Segment Start: Given passage

I do a lot of work with high-performance mathematecal algorithm design. Some of my work has significantly benefited from parallelization.

I have, at times,
- manually created dedicated threads for parallel matrix calculations
- manually created dedicated threads for parallel FFT operations
- manually separated chunks of large-number algorithms (those dealing with hundreds or thousands of digits or more) into parallelizable parts.

All of this work has involved tedious manual separation of algorithm chunks, and it has been limited to operations which are easily identified as parallelizable.

Are there any better ways? Are there methods to create automation mechanisms for parallelization?

Consider a big number class which performs many, many mathematical operations in a linear, sequential fashion, each operation --- particularly big-number multiplication --- being large-scale enough in scope to benefit from parallelization. Some operations like (a * b) + (c * d) can be intuitively parallelized. On the other hand, many algorithms such as series expansions have sums of terms for which the value of the n'th term depends on the value of the [n-1]'th term. These kinds of operations seem to be sequential --- that is unless the number of expansion terms is known in advance and the algorithm sets up something like a parallelized "for_each" mechanism.

Expanding on these ideas, I always think of parsers like EBNF and parser-generators like flex and bison. They parse syntaxes and place operations on a sequential operation stack and subsequently carry them out. Are there any technologies available for placing operations onto a parallelized operation stack? This seems quite difficult to me, almost like a research project (and I believe there is research being carried out in this field). The mechanism would have to determe which operations can be done in parallel, it must synchronize those with previous, pending sequential results, and wrap all synchronized and sequential results into a single answer at the end. It always sort of blows my mind.

Is there any kind of technology or research in this area? Does anyone know of research results or other literature in the area of automated parallelization of operation stacks? Is there any similar technology?

Sincerely, Chris.

Segment End: Given passage
Segment Start: Given entries

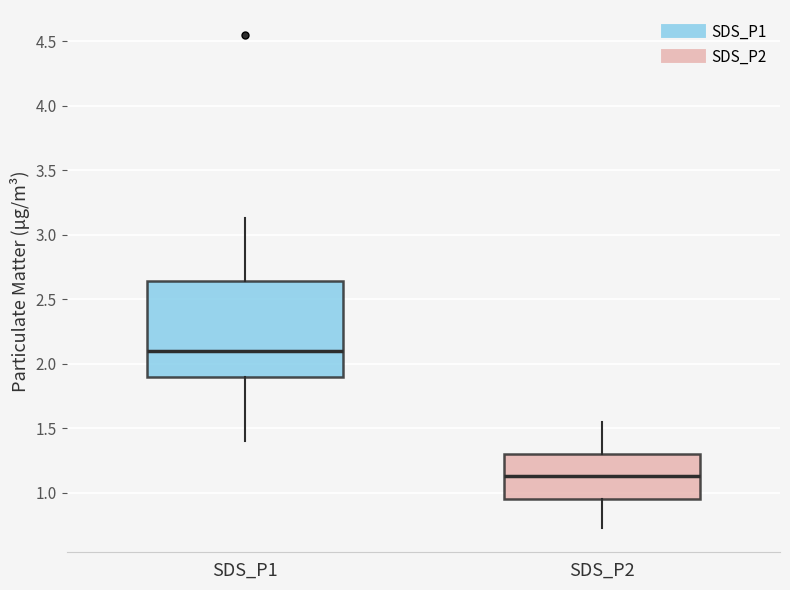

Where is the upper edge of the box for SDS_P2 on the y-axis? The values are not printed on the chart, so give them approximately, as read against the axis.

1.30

Segment End: Given entries
Segment Start: Given entries

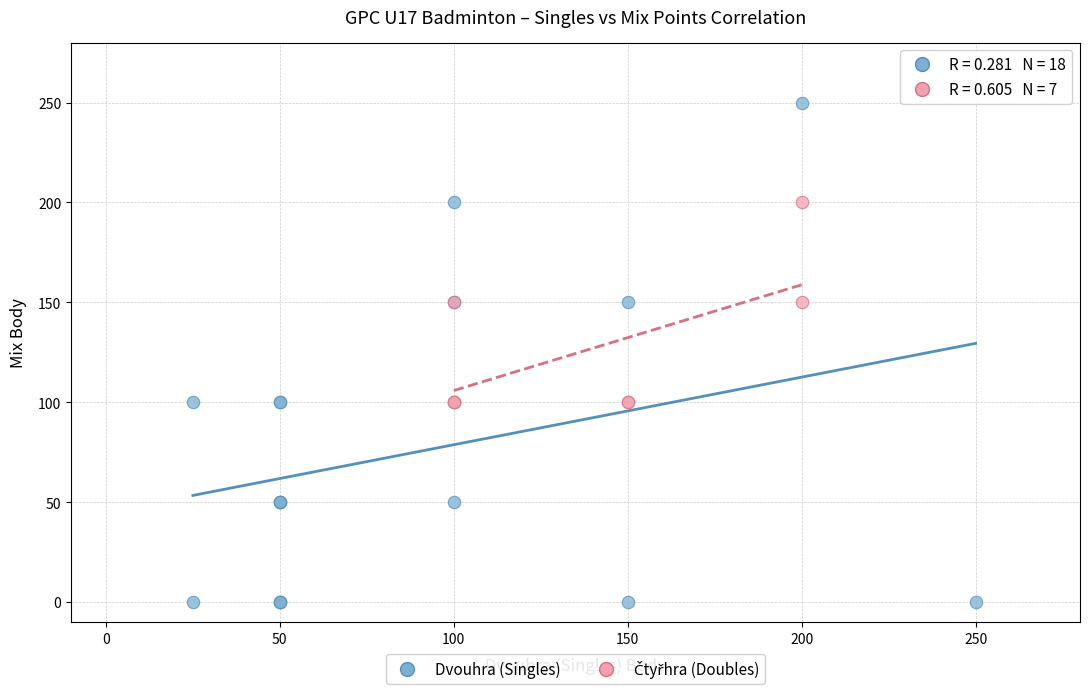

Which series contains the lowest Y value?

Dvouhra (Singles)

Segment End: Given entries
Segment Start: Given entries

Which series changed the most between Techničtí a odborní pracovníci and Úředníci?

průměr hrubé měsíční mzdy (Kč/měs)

Segment End: Given entries

*Instructions*
(A) Reproduce the part of the post on parallelizing math algorithms starting at "I do a lot of" and ending at "identified as parallelizable.".
(B) Which two parser-generators does the post on parallelizing math algorithms name?

*Responses in order*
(A)
I do a lot of work with high-performance mathematecal algorithm design. Some of my work has significantly benefited from parallelization.

I have, at times,
- manually created dedicated threads for parallel matrix calculations
- manually created dedicated threads for parallel FFT operations
- manually separated chunks of large-number algorithms (those dealing with hundreds or thousands of digits or more) into parallelizable parts.

All of this work has involved tedious manual separation of algorithm chunks, and it has been limited to operations which are easily identified as parallelizable.

(B) Flex and bison.